-- Data provided follows --
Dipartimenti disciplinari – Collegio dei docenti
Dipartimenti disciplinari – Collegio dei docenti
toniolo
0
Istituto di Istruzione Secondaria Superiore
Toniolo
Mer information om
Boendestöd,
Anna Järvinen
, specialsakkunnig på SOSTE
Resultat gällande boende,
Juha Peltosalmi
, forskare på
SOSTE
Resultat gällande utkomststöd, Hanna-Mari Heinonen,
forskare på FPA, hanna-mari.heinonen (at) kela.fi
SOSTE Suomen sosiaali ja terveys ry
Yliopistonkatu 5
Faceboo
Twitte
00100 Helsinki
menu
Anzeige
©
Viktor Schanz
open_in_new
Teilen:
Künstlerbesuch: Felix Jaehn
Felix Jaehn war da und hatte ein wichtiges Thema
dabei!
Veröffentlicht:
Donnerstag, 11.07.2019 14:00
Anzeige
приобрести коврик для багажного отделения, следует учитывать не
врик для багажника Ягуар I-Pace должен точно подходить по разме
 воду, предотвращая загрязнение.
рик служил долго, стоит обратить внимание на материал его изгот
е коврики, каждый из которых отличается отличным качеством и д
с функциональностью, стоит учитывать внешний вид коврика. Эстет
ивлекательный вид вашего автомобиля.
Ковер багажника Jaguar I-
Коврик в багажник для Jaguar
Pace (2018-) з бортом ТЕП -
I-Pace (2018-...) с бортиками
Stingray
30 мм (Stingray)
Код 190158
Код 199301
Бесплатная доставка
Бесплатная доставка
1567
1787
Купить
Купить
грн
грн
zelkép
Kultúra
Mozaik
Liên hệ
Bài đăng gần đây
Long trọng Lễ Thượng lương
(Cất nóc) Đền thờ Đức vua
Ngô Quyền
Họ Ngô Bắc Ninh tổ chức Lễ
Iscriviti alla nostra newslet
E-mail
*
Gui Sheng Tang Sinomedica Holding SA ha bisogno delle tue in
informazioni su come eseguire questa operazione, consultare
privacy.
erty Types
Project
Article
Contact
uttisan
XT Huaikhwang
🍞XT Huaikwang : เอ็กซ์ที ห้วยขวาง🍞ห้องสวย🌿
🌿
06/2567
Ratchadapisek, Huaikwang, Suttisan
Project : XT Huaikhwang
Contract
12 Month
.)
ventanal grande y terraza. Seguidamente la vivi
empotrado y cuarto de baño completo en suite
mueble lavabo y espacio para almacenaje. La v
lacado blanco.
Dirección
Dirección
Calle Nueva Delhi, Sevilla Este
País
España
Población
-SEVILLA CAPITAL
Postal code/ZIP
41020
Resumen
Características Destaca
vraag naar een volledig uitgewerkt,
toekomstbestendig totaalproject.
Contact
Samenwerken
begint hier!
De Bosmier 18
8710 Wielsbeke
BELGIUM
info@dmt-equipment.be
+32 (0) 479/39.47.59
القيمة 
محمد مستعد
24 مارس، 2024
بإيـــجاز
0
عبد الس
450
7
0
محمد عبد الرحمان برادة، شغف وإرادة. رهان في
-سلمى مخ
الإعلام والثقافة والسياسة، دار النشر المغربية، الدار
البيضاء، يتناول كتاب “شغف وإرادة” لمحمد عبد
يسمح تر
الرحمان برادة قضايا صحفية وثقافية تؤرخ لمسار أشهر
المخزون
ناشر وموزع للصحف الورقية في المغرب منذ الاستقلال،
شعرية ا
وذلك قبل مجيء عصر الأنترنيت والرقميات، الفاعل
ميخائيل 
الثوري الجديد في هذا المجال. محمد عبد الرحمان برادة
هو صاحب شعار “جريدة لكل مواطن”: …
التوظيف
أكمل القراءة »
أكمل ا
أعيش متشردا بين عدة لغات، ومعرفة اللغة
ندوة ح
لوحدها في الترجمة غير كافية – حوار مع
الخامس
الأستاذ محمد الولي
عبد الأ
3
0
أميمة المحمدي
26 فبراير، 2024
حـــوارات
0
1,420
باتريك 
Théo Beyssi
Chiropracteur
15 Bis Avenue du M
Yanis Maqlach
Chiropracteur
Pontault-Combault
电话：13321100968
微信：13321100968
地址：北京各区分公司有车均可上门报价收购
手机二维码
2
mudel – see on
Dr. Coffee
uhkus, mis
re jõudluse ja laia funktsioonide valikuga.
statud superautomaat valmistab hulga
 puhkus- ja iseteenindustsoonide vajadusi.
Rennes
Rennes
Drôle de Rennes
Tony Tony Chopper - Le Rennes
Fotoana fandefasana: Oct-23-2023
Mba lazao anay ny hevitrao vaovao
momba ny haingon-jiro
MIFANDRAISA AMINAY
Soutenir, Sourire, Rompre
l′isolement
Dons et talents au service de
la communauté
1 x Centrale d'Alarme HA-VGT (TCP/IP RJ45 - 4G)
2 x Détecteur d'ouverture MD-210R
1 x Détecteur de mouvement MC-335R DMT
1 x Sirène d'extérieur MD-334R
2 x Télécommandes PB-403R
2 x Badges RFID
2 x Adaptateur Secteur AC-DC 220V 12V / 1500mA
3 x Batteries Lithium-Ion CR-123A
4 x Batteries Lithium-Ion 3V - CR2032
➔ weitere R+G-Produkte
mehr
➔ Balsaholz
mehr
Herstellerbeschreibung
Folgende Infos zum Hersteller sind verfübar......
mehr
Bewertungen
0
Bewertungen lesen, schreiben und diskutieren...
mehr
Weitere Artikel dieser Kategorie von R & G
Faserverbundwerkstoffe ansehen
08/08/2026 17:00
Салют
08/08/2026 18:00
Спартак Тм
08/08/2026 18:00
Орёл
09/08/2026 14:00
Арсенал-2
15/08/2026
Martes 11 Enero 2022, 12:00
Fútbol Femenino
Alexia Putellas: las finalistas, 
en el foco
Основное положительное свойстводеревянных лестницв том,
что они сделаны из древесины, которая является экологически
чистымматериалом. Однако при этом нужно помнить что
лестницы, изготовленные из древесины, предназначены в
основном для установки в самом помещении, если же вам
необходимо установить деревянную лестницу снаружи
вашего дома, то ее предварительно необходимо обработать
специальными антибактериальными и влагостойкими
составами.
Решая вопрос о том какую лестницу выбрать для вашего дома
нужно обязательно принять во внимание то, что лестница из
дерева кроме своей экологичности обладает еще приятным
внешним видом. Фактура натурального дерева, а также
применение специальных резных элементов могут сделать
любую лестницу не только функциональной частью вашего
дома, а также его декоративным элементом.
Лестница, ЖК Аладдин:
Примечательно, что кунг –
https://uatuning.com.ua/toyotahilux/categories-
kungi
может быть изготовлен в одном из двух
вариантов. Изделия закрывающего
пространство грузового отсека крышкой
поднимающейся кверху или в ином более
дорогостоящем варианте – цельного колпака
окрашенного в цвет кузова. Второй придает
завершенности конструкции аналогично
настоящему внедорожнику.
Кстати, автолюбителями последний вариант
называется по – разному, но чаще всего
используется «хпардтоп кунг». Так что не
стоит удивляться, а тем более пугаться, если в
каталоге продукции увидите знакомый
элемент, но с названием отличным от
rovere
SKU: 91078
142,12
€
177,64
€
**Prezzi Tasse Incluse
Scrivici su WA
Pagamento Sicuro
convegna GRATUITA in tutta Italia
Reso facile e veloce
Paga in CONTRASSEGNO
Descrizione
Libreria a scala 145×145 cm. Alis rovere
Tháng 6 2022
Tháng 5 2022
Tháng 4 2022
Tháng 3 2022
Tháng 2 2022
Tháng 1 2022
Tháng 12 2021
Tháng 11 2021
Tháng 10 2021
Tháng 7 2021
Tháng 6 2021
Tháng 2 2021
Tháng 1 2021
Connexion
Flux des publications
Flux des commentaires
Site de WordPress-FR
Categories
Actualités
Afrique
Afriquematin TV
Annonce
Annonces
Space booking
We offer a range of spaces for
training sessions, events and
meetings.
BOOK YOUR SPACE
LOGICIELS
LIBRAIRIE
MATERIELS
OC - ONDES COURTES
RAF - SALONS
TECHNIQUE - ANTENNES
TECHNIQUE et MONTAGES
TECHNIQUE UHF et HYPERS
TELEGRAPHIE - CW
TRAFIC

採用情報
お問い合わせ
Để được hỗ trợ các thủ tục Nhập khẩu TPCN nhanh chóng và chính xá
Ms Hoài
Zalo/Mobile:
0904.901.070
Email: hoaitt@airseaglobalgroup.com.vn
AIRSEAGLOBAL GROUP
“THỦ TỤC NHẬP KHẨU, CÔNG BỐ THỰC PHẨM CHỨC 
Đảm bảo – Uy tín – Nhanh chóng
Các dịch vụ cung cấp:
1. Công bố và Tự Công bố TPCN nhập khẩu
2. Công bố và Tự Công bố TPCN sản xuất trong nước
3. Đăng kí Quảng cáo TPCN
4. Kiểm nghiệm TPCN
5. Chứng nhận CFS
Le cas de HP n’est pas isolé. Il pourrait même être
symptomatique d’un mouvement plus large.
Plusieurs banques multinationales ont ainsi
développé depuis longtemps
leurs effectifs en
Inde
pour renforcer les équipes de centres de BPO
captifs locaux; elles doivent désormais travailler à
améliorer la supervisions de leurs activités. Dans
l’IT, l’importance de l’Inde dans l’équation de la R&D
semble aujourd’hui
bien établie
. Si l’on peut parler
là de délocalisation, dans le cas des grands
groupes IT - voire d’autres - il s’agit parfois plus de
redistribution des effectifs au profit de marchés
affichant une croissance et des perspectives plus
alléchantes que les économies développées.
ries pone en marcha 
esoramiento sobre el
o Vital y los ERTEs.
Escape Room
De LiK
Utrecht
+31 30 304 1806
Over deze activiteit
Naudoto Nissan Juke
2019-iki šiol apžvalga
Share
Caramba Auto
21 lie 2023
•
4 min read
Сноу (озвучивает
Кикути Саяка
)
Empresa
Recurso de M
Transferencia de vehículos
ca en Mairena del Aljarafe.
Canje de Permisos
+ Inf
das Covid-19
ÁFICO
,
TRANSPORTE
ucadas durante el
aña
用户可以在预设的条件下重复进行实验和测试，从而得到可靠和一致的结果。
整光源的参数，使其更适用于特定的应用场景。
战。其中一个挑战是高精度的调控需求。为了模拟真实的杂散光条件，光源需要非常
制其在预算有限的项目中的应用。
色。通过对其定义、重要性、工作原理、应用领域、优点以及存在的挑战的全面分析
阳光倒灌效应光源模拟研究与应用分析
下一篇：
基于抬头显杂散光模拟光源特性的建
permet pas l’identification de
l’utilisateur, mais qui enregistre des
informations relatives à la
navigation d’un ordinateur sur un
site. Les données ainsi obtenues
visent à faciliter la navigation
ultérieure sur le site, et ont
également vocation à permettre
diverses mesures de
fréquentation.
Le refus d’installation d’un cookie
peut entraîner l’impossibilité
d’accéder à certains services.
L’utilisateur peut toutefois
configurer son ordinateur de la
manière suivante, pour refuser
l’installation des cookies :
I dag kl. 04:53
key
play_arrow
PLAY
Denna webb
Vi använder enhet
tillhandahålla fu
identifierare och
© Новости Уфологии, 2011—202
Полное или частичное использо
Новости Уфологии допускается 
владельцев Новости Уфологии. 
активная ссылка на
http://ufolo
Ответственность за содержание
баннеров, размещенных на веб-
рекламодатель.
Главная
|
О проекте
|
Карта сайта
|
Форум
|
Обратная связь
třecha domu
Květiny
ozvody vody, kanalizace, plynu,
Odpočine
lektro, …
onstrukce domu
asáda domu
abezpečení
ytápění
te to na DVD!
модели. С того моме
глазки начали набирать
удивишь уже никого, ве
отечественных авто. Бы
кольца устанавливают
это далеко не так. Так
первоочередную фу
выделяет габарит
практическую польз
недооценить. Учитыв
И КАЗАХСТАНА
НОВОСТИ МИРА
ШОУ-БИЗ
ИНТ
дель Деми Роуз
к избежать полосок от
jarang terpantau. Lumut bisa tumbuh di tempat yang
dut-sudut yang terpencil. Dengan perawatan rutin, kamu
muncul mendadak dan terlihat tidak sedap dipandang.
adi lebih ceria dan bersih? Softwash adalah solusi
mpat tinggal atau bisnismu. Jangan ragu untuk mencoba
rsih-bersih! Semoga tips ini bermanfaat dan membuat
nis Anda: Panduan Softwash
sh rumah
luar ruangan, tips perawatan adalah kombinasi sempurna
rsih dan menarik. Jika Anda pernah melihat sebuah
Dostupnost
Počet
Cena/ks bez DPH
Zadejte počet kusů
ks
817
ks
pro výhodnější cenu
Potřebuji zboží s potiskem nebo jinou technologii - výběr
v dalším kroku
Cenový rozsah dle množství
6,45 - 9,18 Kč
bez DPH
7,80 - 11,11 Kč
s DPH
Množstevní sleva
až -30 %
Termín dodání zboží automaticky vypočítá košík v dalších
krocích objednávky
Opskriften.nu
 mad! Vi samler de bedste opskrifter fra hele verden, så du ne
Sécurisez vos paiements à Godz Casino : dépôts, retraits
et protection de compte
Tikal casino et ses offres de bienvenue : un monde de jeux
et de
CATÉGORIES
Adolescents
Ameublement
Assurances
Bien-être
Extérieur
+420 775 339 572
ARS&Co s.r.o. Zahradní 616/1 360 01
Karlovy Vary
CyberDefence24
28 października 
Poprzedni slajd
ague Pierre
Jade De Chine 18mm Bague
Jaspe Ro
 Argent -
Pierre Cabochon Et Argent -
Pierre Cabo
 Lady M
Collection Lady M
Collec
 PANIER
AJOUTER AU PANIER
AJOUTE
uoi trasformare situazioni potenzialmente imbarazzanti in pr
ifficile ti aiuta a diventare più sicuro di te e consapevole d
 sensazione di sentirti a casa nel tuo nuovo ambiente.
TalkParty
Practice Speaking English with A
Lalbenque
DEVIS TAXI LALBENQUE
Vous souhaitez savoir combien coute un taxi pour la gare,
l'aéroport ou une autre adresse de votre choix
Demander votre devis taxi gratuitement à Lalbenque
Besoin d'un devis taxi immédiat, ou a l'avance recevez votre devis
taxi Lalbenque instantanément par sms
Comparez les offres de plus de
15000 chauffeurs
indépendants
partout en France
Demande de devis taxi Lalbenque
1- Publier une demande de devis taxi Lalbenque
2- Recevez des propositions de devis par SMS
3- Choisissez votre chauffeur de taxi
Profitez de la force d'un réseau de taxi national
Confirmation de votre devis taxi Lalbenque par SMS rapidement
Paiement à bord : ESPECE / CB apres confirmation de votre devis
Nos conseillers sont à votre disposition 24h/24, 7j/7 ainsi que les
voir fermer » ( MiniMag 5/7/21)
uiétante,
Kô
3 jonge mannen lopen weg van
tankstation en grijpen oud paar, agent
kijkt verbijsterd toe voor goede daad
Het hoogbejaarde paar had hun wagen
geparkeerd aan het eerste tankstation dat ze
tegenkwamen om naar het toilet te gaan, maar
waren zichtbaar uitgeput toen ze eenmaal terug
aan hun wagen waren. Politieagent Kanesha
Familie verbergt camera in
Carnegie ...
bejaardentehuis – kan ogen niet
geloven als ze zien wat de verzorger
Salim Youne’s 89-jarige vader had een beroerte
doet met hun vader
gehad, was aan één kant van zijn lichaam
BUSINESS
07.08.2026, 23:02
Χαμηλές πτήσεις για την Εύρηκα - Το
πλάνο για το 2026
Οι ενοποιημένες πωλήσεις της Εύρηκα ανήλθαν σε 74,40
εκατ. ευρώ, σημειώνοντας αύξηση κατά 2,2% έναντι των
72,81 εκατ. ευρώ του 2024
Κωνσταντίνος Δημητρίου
-- Data provided concluded --
Output, from the data above, the lines from the line with "Le refus d’installation d’un cookie" to the line with "активная ссылка на" exactly as they stand, both ends included and nothing else.

Le refus d’installation d’un cookie
peut entraîner l’impossibilité
d’accéder à certains services.
L’utilisateur peut toutefois
configurer son ordinateur de la
manière suivante, pour refuser
l’installation des cookies :
I dag kl. 04:53
key
play_arrow
PLAY
Denna webb
Vi använder enhet
tillhandahålla fu
identifierare och
© Новости Уфологии, 2011—202
Полное или частичное использо
Новости Уфологии допускается 
владельцев Новости Уфологии. 
активная ссылка на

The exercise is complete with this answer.